Более того, Петр рассматривает «чтение» в отдельном разделе и называет его «богатым пастбищем, где животные большие и малые… пережевывая внутри себя божественные цветы Божественного Слова, не удерживают ничего другого в своих сердцах и устах». Рот – амбивалентная часть тела, служащая как речи, так и жеванию. Монах должен был питаться не мясом животных, а Словом Божьим, подвергая его усиленному пережевыванию – так называемому ruminatio («пережевывание», но и «повторение»), которое высвобождало всю полноту вкуса или смысла текста [81]. Вкушение текста, пережевывание его питательных смыслов – метафора, которую можно проследить начиная с Блаженного Августина. Словарь процесса пищеварения имеет особое значение в связи с монашескими ассоциациями между едой и чтением, особенно в трапезной, где одно сопутствовало другому вполне буквально. В этом отношении поразительно, как много буквиц (илл. 32) и монастырских капителей (илл. 33) XII века изображают укус, жевание или глотание. Драконы, люди, русалки, рыбы едят все подряд; овощи и животные не просто смешаны друг с другом, но, более того, кусают и переваривают друг друга, иногда даже самих себя, в разворачивающихся оргиях аутофагии. Однако их оральное удовлетворение имеет духовный аспект, поскольку их буквально поедали при meditatio. Это пример того, как формы, которые кажутся нам просто «искаженными» ради самого искажения, на самом деле резонируют с духовными переживаниями монашеской аудитории. А еще эти образы ruminatio резко контрастируют с более жестокими изображениями зубов, разрывающих плоть, вырезанными на внешних стенах романских церквей.

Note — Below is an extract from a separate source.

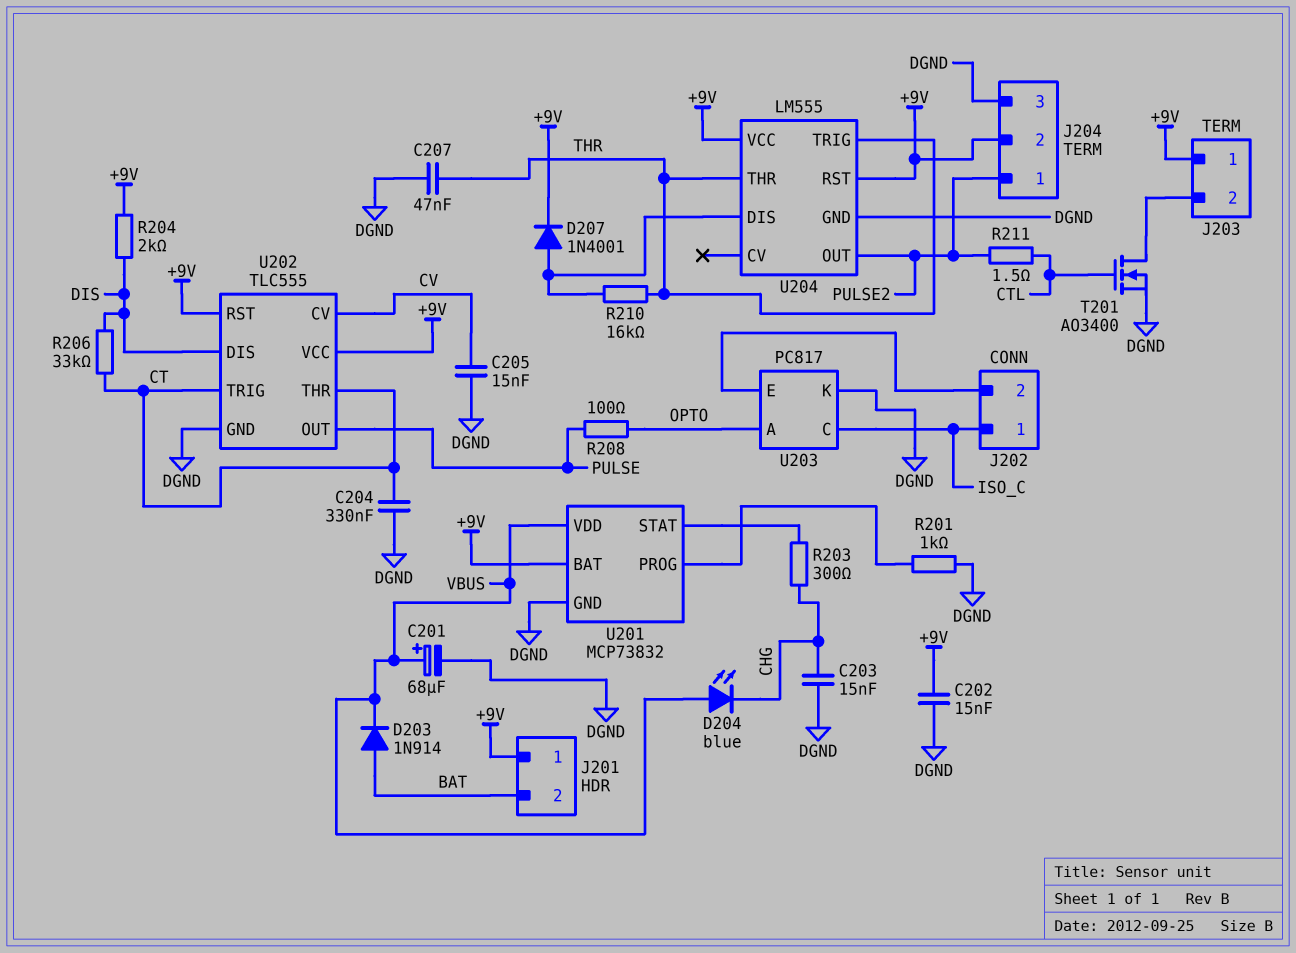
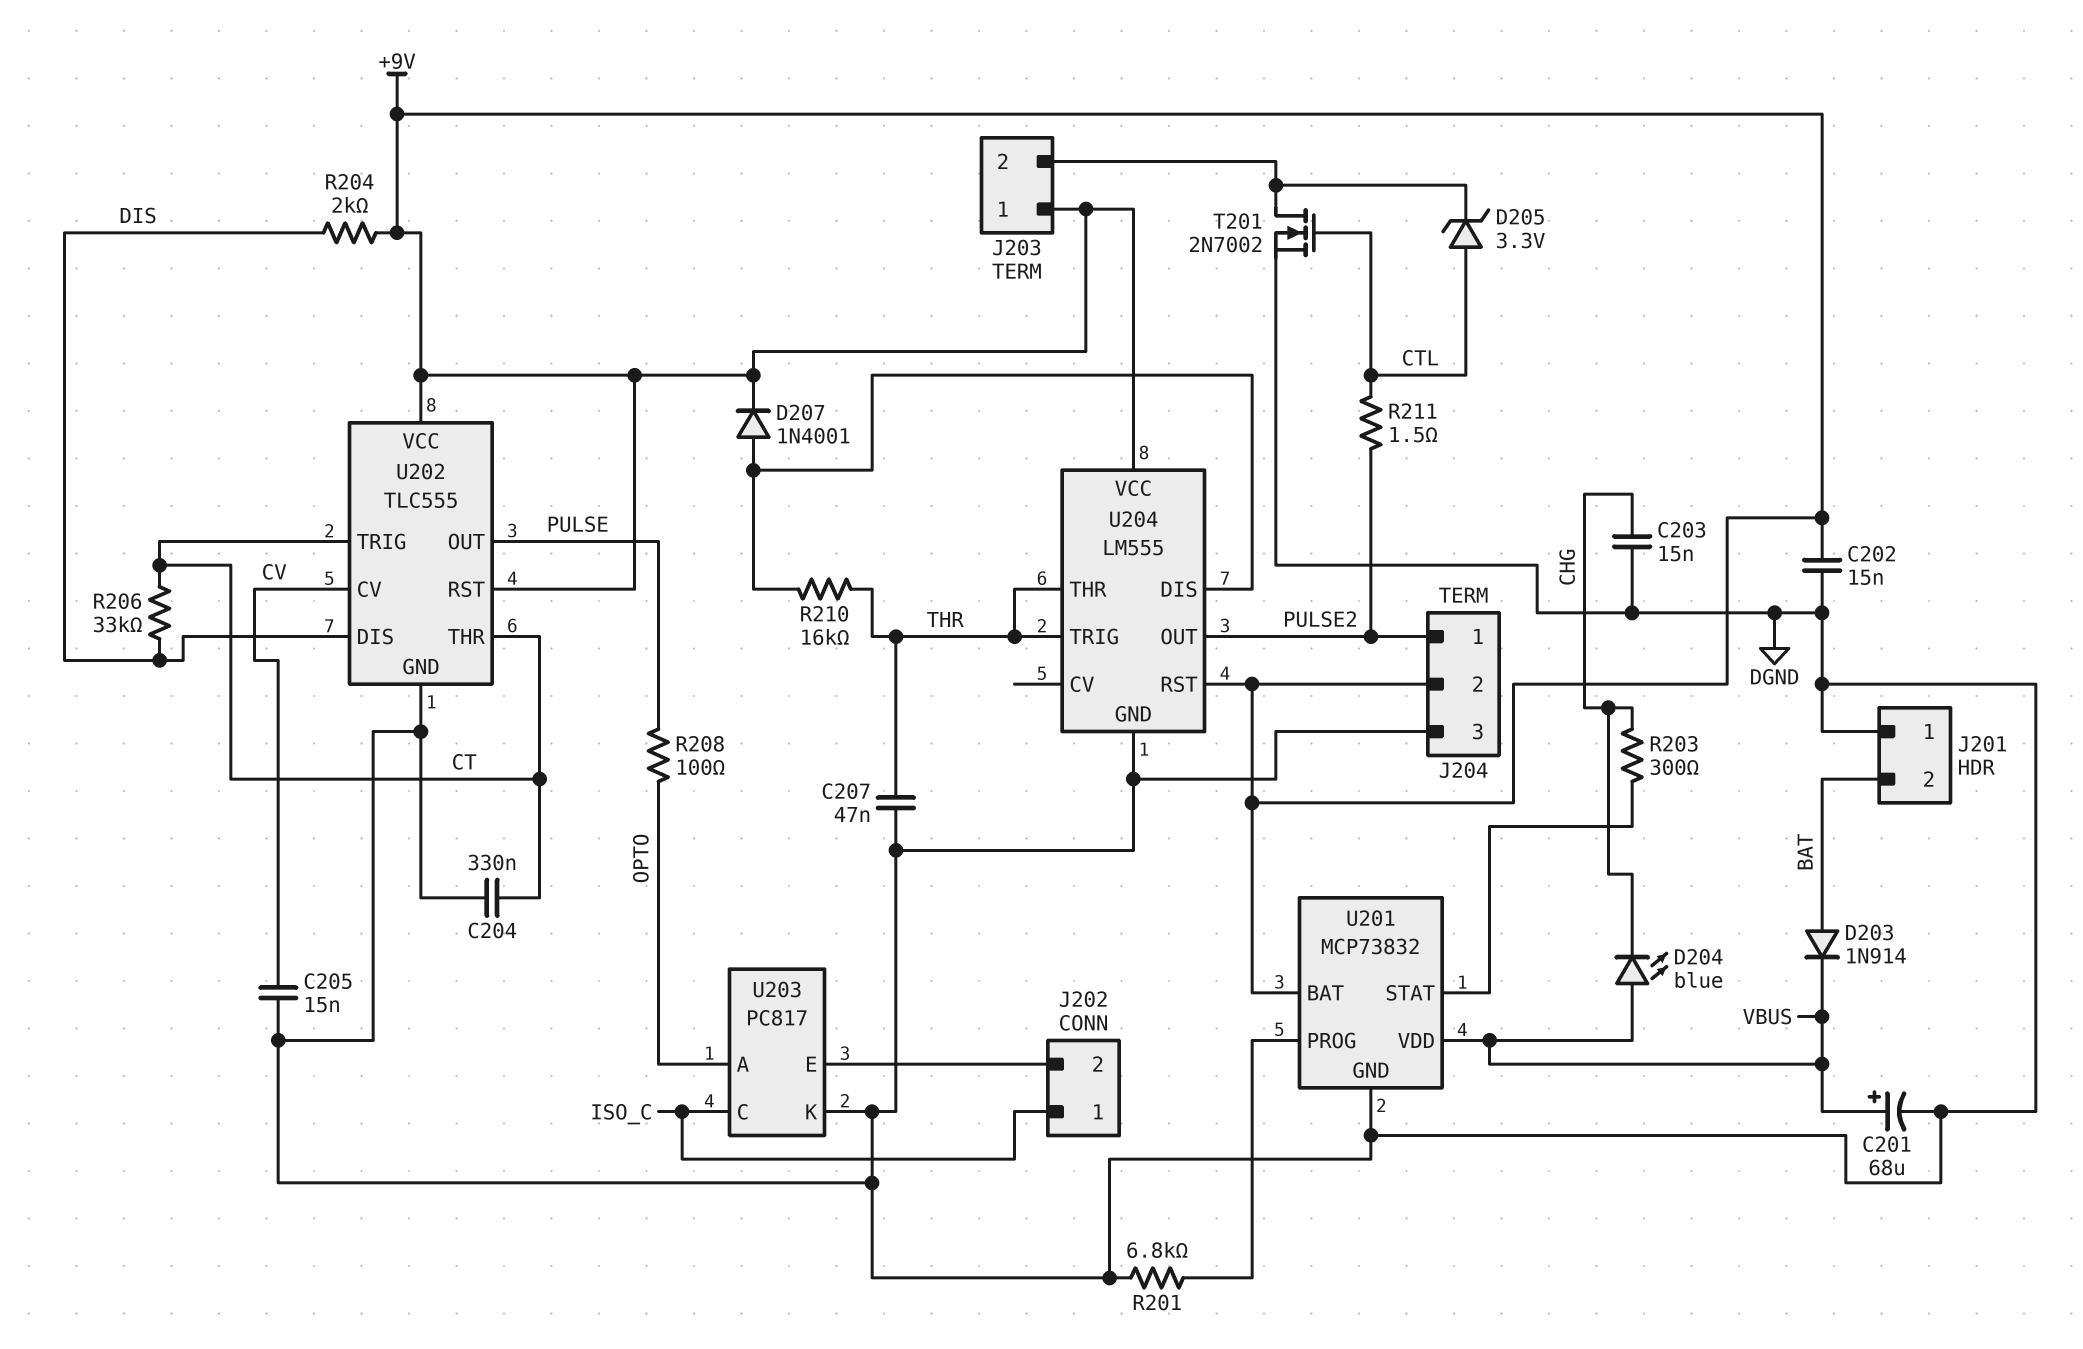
D205: none -> zener 3.3V (A CTL, K J203/2)
J201 pin 1: +9V -> DGND
R201: 1k (DGND, U201/PROG) -> 6.8k (DGND, U201/PROG)
T201: NMOS AO3400 (G CTL, D J203/2, S DGND) -> NMOS 2N7002 (G CTL, D J203/2, S DGND)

Илл. 33. Мужчина поедает лозу. Капитель монастыря, аббатство Монмажур


Осуждение св. Бернардом монастырских изображений на самом деле предполагает, что в качестве читаемых знаков такие «деформированные формы» могут «учить» не меньше, чем любое повествование или житие святого, высеченное в камне. Виктор Тернер описывает, как в племени ндембу при обряде инициации рассказывают о последствиях нарушения табу с помощью обрядов, в которых чудовищные маски используются для различения разных уровней реальности. Определяло ли уродство просто форму для монастырского послушника, смотревшего на эти скульптуры? Осознание того, как подобные образы пробуждают воображение, или того, что авторы XII века называли fantasmata, то есть фантазиями, можно наблюдать в высказывании Петра Целльского, который, ссылаясь на заповедь во Второзаконии 5:8, предостерегает не только от рассматривания изображений, но и от размышлений о них:

Пальцы художника должны рисовать в пределах круга [Закона]. И прежде всего следует заметить, что Заповедь не учит, что или как надо рисовать, она только запрещает то, что рисовать не надо… Исторический смысл соблюдения этой заповеди в том, чтобы наше существование не было занято подобной суетой, чтобы скрижаль внутреннего воображения в тот момент, когда она должна войти в созерцание, не оказалась украшена воображаемыми подобиями бесстыдства или иных мирских дел, зримых в изваяниях из камня, дерева или железа… Заповедь запрещала не только действительность этих вещей (желаний плоти), но даже их подобия [82].